4. Hightower brings a ‘nothing fazes us’ attitude

Hightower comes from a 49ers special teams unit that basically ended the Packers’ season in the divisional round of the playoffs after Green Bay earned the No. 1 seed in the NFC. A blocked punt returned for a touchdown changed the course of the game. There was a blocked field goal earlier in the game, too.

Hightower deflected credit for the performance.

“I think a game like that, in any games, you learn in the good and you learn in the bad,” Hightower said. “So I just feel very humble that that happened, and I was happy for the players.”

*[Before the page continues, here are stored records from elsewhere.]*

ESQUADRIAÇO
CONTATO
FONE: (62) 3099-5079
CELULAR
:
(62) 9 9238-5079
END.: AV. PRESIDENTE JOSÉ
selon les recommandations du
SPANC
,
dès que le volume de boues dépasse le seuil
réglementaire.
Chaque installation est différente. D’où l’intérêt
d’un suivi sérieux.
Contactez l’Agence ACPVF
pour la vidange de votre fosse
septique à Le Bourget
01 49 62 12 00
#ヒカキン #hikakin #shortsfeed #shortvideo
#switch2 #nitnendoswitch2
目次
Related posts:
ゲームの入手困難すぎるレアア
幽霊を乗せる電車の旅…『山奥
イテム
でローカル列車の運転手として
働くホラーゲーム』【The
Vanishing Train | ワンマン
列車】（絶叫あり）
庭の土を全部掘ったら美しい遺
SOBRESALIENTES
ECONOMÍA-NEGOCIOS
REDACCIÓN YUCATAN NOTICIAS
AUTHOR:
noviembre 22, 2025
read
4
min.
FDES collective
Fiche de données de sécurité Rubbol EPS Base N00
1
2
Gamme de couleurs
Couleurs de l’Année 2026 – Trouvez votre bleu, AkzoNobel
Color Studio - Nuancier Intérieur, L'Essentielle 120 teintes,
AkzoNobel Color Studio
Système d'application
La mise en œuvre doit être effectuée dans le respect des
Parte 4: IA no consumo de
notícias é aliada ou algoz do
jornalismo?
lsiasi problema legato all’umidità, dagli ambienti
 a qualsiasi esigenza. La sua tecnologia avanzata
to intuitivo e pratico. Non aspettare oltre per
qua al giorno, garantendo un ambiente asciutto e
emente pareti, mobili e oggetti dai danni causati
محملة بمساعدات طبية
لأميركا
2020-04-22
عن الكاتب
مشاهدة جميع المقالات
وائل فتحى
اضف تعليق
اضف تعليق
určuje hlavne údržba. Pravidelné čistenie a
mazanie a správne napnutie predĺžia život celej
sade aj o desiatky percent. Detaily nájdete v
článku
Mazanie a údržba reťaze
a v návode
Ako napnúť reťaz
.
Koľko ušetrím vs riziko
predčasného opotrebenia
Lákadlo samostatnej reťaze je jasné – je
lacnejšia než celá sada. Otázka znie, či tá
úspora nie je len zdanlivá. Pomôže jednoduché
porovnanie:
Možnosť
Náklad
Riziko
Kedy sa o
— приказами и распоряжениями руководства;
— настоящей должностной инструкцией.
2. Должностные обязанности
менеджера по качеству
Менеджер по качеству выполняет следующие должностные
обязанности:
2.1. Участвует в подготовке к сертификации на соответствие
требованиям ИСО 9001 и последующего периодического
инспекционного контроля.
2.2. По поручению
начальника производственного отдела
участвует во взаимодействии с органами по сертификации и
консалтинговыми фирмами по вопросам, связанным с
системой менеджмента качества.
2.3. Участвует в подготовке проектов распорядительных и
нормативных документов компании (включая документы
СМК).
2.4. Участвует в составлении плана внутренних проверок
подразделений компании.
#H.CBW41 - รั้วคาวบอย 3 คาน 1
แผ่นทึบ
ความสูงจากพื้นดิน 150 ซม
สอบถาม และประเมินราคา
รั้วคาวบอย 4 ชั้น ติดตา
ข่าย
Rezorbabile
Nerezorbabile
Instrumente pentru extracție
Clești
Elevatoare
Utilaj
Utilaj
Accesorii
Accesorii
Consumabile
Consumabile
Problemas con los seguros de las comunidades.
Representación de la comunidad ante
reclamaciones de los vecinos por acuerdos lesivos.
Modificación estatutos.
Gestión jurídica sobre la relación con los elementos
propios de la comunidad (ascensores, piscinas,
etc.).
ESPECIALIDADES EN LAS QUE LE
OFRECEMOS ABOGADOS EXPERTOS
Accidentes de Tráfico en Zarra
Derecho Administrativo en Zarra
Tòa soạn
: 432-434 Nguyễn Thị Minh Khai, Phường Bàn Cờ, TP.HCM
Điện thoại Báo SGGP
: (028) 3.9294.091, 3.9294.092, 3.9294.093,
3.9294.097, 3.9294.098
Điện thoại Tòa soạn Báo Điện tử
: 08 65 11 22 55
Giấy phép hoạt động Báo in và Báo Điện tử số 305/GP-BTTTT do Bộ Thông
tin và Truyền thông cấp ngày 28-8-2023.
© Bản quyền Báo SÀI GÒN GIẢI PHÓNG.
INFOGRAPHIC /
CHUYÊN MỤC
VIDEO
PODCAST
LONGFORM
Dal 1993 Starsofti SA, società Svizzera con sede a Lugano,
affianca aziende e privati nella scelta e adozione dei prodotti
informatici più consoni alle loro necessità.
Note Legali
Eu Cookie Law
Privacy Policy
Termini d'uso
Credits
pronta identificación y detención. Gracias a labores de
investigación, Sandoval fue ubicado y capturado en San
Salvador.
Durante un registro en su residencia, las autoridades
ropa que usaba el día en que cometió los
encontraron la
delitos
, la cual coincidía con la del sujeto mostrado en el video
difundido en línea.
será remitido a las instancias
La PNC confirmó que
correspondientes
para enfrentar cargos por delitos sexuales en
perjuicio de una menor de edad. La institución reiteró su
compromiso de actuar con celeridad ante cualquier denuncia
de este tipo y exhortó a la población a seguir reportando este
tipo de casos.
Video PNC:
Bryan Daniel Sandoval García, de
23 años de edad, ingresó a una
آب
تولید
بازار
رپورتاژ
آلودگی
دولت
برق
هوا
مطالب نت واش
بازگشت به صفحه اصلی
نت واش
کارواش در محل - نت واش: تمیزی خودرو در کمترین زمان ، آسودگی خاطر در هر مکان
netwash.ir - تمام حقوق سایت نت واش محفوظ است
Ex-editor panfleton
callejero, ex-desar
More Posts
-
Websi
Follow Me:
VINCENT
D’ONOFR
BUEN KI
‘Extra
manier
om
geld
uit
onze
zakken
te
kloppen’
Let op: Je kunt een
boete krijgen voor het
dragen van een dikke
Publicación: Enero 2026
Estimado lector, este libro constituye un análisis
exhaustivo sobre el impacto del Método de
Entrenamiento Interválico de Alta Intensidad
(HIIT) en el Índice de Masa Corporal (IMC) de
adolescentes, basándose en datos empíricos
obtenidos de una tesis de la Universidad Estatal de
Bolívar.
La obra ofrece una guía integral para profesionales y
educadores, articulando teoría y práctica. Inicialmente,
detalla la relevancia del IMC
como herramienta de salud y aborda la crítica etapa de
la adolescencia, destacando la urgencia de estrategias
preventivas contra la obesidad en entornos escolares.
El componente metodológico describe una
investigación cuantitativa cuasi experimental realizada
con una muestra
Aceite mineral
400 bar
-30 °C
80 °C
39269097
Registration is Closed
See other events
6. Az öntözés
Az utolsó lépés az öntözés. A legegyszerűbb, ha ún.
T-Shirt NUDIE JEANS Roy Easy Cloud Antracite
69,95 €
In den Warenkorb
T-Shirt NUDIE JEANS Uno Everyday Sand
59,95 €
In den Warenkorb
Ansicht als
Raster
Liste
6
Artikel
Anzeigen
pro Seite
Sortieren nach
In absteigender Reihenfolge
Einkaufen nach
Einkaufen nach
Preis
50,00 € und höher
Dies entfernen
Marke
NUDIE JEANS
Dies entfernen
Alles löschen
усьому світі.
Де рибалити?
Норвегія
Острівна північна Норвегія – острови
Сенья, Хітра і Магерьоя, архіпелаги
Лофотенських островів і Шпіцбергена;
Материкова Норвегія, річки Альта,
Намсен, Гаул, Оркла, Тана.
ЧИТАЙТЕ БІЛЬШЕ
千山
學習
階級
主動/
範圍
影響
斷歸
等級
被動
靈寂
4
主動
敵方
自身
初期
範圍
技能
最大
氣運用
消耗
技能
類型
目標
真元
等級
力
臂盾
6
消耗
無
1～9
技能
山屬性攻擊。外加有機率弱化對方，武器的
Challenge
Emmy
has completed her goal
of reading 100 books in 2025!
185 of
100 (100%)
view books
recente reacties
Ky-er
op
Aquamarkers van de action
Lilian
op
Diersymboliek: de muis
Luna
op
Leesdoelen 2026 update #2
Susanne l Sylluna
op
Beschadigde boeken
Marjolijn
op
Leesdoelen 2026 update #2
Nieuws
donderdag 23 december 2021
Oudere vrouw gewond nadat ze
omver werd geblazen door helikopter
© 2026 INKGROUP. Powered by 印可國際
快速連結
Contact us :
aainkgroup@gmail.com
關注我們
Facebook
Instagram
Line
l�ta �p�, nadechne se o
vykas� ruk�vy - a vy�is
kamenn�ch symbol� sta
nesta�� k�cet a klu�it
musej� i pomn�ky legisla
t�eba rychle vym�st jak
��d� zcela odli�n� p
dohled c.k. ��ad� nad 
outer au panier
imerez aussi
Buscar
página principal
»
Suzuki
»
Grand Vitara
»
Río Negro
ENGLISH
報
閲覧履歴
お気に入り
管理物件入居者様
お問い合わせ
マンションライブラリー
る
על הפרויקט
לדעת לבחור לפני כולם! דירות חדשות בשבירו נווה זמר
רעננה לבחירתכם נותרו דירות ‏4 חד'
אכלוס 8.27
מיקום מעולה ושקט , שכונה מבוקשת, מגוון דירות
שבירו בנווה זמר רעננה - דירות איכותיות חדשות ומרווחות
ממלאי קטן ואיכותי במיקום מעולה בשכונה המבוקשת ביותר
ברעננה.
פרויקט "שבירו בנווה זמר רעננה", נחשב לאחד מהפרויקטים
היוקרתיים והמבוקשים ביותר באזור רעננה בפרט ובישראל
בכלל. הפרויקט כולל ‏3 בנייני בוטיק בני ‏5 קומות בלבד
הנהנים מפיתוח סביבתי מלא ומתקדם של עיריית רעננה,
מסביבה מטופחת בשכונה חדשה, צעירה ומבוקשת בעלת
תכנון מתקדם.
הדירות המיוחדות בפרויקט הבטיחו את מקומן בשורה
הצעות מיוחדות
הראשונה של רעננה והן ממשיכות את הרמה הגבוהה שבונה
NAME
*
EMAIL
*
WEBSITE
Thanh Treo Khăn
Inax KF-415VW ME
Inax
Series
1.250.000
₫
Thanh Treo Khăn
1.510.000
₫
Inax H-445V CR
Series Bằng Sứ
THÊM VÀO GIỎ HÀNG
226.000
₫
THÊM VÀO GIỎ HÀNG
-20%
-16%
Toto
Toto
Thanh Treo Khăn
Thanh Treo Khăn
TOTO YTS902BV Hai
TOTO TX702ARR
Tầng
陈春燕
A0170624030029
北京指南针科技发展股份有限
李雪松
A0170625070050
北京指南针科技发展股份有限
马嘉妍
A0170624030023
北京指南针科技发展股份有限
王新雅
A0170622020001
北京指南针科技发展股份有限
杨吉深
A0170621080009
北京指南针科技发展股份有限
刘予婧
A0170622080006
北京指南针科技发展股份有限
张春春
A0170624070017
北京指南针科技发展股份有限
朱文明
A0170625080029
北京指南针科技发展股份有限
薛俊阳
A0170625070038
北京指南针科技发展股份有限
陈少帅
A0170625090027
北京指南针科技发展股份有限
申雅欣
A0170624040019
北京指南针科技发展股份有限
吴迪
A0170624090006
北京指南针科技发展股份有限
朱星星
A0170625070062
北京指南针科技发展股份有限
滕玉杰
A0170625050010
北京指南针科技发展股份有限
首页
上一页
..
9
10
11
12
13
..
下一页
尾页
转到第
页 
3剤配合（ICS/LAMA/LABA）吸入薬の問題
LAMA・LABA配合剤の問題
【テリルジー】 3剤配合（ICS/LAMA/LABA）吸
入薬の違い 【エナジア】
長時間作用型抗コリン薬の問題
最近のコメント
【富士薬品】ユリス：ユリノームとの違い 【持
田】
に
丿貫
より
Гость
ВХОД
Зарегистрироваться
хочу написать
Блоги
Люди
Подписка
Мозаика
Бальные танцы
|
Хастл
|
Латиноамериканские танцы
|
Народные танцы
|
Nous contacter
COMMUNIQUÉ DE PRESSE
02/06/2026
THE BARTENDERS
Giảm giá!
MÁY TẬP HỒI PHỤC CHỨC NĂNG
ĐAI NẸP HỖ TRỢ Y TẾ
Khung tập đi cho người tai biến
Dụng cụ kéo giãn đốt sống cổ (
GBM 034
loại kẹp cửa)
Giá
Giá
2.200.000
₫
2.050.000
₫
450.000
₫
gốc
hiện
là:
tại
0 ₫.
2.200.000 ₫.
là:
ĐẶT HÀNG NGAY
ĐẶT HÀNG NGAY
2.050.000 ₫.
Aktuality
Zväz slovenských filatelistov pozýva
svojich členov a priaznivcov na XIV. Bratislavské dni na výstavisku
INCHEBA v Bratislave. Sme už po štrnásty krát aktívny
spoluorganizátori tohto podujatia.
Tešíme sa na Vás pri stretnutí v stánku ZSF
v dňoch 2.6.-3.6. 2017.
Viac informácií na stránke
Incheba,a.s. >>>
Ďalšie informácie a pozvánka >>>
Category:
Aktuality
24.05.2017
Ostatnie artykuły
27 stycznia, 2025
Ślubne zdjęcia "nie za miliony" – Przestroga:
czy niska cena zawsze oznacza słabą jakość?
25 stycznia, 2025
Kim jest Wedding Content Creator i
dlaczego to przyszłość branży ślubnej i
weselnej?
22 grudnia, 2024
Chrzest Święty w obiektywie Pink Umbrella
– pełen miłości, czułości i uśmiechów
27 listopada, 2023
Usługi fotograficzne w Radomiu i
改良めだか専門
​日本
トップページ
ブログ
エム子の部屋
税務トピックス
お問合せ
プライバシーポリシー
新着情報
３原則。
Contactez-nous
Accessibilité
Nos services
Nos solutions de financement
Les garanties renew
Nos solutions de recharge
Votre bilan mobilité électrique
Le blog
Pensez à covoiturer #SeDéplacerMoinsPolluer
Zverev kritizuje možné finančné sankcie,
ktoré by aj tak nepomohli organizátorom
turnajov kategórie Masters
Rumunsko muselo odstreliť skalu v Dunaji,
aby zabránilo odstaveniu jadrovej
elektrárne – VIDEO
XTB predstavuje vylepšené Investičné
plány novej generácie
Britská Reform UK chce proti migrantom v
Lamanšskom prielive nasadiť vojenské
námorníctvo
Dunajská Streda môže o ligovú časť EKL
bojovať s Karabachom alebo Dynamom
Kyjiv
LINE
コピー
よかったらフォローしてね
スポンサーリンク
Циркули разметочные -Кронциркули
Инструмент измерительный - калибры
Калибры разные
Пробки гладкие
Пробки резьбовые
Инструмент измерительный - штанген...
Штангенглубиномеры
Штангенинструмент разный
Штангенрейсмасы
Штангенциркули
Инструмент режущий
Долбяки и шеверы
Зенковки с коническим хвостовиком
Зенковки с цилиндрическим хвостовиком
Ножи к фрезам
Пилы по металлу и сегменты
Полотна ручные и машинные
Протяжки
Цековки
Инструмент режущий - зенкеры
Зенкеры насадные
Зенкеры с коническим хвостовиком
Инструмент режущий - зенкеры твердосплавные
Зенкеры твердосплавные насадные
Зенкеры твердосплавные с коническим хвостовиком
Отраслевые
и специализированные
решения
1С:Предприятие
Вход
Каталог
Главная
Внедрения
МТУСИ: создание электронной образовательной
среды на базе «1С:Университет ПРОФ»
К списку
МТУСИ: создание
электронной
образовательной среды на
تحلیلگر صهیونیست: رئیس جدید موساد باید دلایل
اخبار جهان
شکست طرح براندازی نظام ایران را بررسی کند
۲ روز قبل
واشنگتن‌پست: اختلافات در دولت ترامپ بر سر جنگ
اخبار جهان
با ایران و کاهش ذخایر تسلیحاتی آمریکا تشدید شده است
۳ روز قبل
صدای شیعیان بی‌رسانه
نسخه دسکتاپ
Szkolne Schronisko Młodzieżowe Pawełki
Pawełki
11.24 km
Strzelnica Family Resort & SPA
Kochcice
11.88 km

Hightower worked with longtime Bears kicker Robbie Gould in San Francisco. Gould has gone viral on the internet several times for his unwillingness to adjust his warmup routine, even with cheerleaders or halftime shows in his way.

That’s an attitude Hightower hopes to bring with him to Chicago.

“We want all of our players to have that mindset,” Hightower said. “We want all of our players to focus on their job and not let anything get in the way. I know I’m going to have tunnel vision.”

Sean Hammond

Sean Hammond

Sean is the Chicago Bears beat reporter for the Shaw Local News Network. He has covered the Bears since 2020. Prior to writing about the Bears, he covered high school sports for the Northwest Herald and contributed to Friday Night Drive. Sean joined Shaw Media in 2016.